Meissner looked around the cluttered room. The only photographer in sight was Milton G. Norton, who was just then loading up his camera case with photographic plates and extra lenses. At forty-five, Norton was significantly older than most of his colleagues—newspaper work was very much a young man’s game in 1919—but he was an able cameraman, especially good with a portrait. Meissner called out to him, asking whether he was ready for an assignment.
“All set,” Norton replied. “What’s the story?”
Meissner sent him to the city editor, who said that he’d just had a report about the blimp that had been flying over the city all day. The ship was supposed to land at the airfield in Grant Park within minutes. Norton was to go over there to get a few pictures of it for the next morning’s edition—and to hurry, because a photographer from a rival newspaper was supposedly also on his way over.
Norton returned to the film department, grabbed his photography kit, and left immediately.4
* * *
As Milton Norton rushed across town from the Hearst Building, his path was thus converging with that of the other three men: Carl Otto, now sitting at his desk in the Illinois Trust and Savings Bank; Roger Adams, speeding north in his taxicab from White City; and Earl Davenport, already at Grant Park, trying to get his promised ride on the Wingfoot.
The blimp had landed some minutes earlier at the lakeside aerodrome, where Davenport was waiting for it. The publicist had already been thwarted twice that day. He was unable to get on the blimp’s first run from White City to Grant Park—as the inaugural flight, it was considered experimental, and so Goodyear insisted that only its own pilots and mechanics ride. Davenport was also shut out of a two-thirty flight from Grant Park north to Diversey Avenue and back, since the seats on
that run were taken by military personnel—among them a Colonel Joseph C. Morrow, who had been sent to Chicago to evaluate the blimp for the government—and two writers from the Chicago Evening Post.
And now, as five o’clock approached and the Wingfoot was being prepared for what would probably be its last flight of the day, there was another difficulty.

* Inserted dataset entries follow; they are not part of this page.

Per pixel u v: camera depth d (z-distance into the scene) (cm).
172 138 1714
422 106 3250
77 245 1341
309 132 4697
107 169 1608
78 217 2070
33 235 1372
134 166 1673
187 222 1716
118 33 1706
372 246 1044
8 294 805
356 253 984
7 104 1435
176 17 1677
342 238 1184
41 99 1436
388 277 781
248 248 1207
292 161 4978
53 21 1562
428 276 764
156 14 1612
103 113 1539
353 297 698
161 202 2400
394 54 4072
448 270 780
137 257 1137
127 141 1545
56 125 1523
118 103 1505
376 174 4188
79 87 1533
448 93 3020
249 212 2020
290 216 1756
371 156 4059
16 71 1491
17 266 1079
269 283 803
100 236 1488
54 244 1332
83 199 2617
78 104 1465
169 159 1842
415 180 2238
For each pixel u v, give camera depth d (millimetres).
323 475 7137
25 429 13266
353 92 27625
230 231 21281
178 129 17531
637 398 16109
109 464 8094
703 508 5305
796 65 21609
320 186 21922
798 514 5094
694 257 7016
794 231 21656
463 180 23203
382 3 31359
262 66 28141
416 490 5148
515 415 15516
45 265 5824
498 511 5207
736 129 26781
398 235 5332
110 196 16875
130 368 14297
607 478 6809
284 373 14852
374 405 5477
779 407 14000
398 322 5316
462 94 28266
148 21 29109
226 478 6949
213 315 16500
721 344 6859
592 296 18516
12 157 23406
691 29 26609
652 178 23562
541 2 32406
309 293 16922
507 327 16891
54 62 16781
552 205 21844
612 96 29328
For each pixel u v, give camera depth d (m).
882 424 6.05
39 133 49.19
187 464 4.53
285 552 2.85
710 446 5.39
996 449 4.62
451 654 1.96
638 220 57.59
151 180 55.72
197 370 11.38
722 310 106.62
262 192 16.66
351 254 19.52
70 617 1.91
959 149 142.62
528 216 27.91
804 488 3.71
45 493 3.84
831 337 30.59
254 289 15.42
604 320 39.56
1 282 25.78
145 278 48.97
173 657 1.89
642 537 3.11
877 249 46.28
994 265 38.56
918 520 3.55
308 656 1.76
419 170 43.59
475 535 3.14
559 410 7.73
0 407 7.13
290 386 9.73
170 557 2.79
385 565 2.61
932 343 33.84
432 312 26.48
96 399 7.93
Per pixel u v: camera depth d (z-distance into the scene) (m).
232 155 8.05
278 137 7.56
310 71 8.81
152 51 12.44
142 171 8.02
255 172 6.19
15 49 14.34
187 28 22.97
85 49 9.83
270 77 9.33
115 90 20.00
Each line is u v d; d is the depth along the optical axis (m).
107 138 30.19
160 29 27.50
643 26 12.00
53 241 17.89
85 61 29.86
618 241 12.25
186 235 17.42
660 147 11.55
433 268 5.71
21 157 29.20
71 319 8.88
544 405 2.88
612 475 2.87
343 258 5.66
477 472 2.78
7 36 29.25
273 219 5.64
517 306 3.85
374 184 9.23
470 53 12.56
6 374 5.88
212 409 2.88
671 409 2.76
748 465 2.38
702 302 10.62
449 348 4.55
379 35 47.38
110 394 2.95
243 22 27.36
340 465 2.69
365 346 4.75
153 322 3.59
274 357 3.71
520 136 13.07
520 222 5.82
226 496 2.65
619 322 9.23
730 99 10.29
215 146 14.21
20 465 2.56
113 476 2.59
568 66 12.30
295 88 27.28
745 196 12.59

So much hydrogen gas had been valved out of the blimp’s bag on the first two flights that the ship could now safely carry only five people. The pilot had already reserved three of those places for himself and two mechanics, Harry Wacker and Carl Weaver. Undeterred, Earl was angling to get at least one of the remaining seats for himself.

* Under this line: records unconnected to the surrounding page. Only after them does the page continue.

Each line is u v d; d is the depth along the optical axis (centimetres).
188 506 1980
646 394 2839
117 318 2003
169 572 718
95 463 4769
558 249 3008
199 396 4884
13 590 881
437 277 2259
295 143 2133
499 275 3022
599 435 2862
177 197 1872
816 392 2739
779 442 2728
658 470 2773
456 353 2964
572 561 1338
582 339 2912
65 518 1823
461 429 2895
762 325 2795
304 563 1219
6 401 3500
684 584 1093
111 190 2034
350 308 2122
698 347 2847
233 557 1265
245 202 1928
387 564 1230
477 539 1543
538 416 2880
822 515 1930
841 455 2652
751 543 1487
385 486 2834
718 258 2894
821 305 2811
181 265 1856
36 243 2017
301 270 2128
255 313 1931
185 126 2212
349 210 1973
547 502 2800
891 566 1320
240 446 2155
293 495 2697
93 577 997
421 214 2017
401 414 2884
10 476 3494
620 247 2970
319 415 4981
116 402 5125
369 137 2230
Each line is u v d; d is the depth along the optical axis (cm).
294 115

Captain Jack Boettner, however, was reluctant. This had not been an easy assignment for him. The pilot had had his hands full all day, fending off crowds of spectators while trying to test-fly a new blimp in difficult circumstances. Having come to Chicago from Goodyear headquarters in Akron for the test, he knew little about the geography of the city he was flying over. And though he was an experienced dirigible pilot, he was unfamiliar with the Wingfoot’s engines. The twin Le Rhône rotary motors mounted above and behind the gondola were still experimental; as far as he knew, rotary engines had never before been used to power an airship, and he had no experience running them. True, the engines had behaved well on the first two flights, but Boettner was still learning their eccentricities.5
What’s more, the attention attracted by the Wingfoot was becoming oppressive. Every time the blimp moored, thousands of people would gather around it. Local dignitaries and self-proclaimed aviation experts would materialize to present their credentials, ask questions, and try to cadge a ride. Since Goodyear regarded this project in Chicago as a publicity opportunity, Boettner had to be agreeable to these people, willing to act as tour guide even as he was supposed to be testing a blimp. The Wingfoot crew had received a letter to this effect from E. R. Preston, the company’s advertising manager, indicating that prominent men should be encouraged to ride the blimp. (Preston had mentioned Henry Ford as an ideal candidate.)